## Data entries
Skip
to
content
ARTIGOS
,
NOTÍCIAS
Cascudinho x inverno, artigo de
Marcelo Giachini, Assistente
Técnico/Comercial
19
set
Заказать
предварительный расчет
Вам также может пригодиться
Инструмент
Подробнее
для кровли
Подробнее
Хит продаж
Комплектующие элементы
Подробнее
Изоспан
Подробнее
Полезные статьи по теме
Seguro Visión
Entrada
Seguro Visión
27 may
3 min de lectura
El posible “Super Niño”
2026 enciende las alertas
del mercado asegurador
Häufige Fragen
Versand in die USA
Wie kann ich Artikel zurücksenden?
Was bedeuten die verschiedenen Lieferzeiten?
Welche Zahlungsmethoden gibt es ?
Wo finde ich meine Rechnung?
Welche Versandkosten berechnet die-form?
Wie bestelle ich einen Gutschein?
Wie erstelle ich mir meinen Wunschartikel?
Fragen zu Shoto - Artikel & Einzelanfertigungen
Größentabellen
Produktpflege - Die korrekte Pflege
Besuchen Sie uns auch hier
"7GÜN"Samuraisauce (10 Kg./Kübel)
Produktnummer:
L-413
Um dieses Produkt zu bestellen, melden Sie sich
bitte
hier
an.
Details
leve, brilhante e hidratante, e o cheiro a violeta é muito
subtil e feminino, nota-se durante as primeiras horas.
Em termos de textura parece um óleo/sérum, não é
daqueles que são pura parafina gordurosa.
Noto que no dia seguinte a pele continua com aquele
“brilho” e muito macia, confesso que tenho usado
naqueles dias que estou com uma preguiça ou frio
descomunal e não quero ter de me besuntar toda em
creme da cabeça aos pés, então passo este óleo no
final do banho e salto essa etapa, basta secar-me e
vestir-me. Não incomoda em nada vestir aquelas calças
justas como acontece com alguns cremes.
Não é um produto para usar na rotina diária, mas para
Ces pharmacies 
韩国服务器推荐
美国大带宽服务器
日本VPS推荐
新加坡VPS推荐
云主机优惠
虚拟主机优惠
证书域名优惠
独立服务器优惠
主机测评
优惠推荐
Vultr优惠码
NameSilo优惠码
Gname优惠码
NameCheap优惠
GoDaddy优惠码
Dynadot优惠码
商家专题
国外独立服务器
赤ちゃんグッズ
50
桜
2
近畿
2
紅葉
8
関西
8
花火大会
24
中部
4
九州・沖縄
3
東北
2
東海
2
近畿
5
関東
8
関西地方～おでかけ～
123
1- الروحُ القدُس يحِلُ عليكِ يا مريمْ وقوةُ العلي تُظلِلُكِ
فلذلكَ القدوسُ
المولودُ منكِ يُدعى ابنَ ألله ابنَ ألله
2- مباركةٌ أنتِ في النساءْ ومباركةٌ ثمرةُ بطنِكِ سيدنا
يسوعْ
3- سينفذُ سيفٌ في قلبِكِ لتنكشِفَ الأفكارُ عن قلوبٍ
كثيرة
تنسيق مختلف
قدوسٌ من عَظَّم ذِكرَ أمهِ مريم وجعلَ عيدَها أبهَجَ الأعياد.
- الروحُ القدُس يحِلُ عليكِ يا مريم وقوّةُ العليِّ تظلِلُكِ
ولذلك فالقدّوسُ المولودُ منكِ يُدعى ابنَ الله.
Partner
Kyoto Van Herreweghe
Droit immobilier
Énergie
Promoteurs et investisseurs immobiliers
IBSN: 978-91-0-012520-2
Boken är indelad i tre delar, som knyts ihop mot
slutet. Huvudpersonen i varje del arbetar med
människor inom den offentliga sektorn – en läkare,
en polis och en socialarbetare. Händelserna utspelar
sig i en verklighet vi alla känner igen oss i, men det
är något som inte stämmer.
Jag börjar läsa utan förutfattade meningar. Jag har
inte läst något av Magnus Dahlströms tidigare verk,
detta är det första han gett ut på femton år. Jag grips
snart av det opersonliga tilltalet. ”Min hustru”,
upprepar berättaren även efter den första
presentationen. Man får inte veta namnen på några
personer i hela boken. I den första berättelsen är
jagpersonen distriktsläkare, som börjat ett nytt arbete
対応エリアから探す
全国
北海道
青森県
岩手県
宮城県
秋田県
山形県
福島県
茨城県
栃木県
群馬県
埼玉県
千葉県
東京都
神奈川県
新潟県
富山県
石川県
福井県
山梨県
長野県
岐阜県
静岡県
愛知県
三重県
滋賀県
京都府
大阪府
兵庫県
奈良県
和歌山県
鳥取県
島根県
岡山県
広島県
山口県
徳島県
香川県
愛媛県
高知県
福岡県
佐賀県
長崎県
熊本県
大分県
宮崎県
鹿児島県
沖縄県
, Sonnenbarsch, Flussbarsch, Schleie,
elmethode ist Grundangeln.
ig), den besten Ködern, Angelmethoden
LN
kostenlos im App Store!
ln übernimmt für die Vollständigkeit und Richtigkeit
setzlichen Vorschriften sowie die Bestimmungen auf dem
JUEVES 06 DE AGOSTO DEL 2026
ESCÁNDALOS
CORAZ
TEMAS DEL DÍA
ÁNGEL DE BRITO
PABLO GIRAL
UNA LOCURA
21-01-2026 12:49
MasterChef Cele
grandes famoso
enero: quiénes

## ASSIGNED TASK
Pull out every line of the records above that includes the word "العلي".

## FINISHED TASK
1- الروحُ القدُس يحِلُ عليكِ يا مريمْ وقوةُ العلي تُظلِلُكِ
- الروحُ القدُس يحِلُ عليكِ يا مريم وقوّةُ العليِّ تظلِلُكِ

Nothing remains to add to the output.